WASHINGTON – Senator John Hoeven and a bipartisan group of 60 senators, 35 Republicans and 25 Democrats, today challenged the Federal Housing Finance Agency’s (FHFA) approval of more than $12 million in bonuses for ten Fannie Mae and Freddie Mac executives. Fannie Mae and Freddie Mac, government-sponsored enterprises (GSE), have received nearly $141 billion in taxpayer-provided bailout funding, but marked losses of approximately $235 billion since the beginning of 2009. Freddie Mac lost $4.4 billion in the third quarter of 2011, and will request an additional $6 billion in federal funding to offset this year’s losses. 

In a letter to FHFA Acting Director Edward Demarco the senators asked for “substantial changes to the executive compensation policies to more accurately reflect the public mission of your agency and the fiscal reality facing the GSEs and the federal government.” 

“As American families are tightening their belts in light of the struggling economy, the federal government must take steps to ensure that the conservatorship is receiving proper oversight,” the senators wrote. “The wasteful nature of these bonuses, however, is a step in the wrong direction. The idea that Fannie Mae and Freddie Mac, which rely on taxpayer funding to stay afloat, must offer excessive bonuses to its executives to attract effective management strains credulity.” 
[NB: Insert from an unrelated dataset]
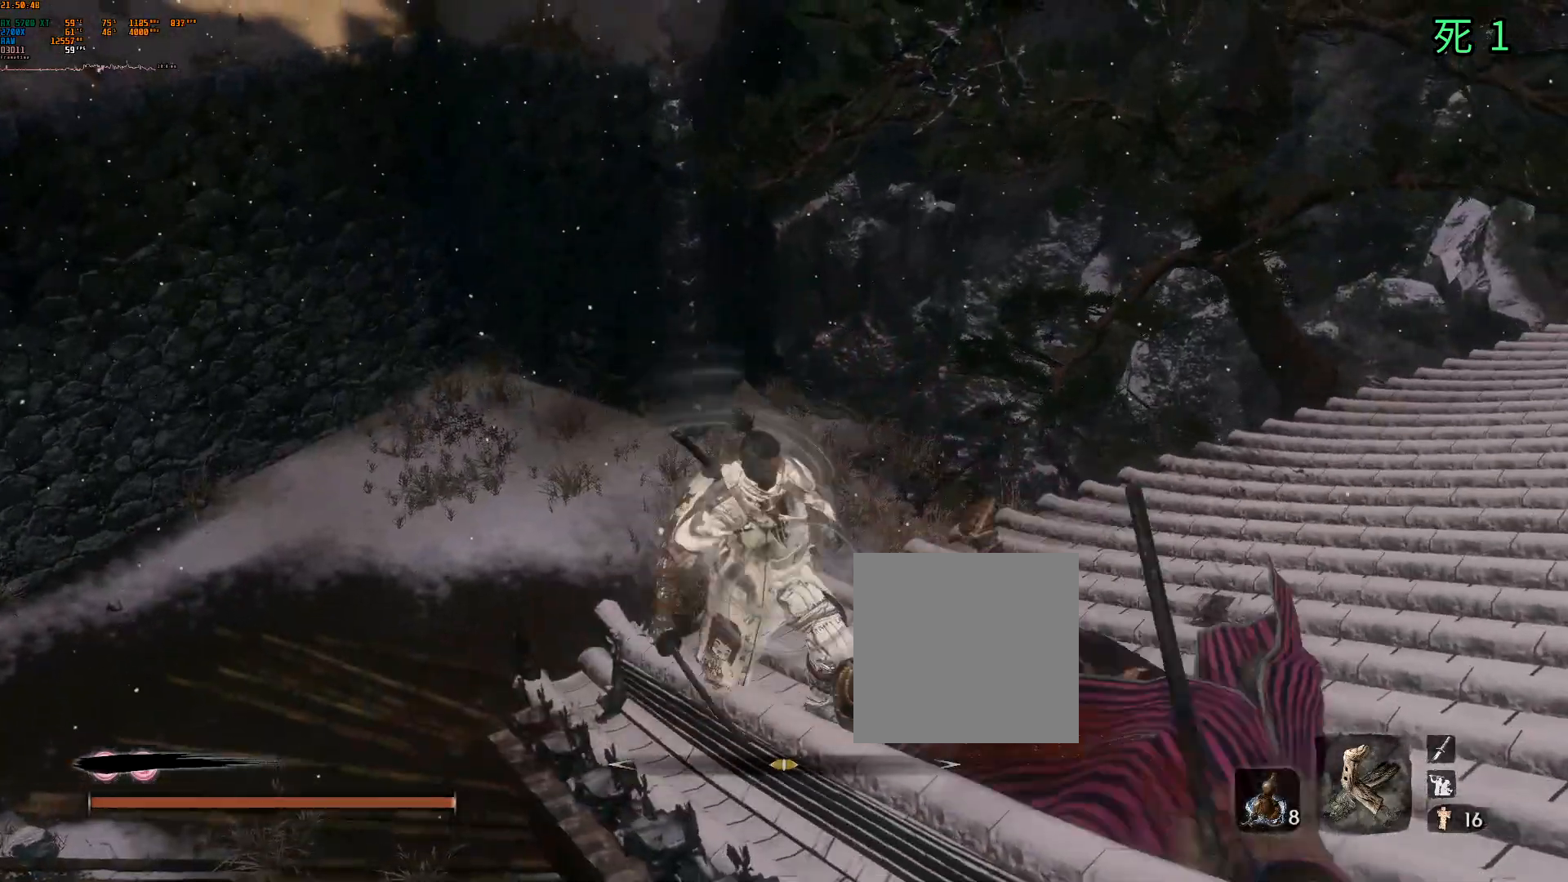
{"buttons": ["B"], "left_stick": "center", "events": []}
Hoeven and the senators also asked for an update on steps that have been taken to address concerns raised by the FHFA Inspector General’s March 2011 report, “Evaluation of Federal Housing Finance Agency’s Oversight of Fannie Mae’s and Freddie Mac’s Executive Compensation Programs.” The report cited a “lack of standardized evaluation criteria, documentation of management procedures and internal controls” at the agency. 

The Inspector General’s report found that the FHFA has not reviewed issues necessary to determine whether the approved compensation packages are reasonable, that the agency lacks key controls necessary to monitor ongoing compensation decisions, and that it doesn’t provide sufficient transparency to the public about the executive compensation programs.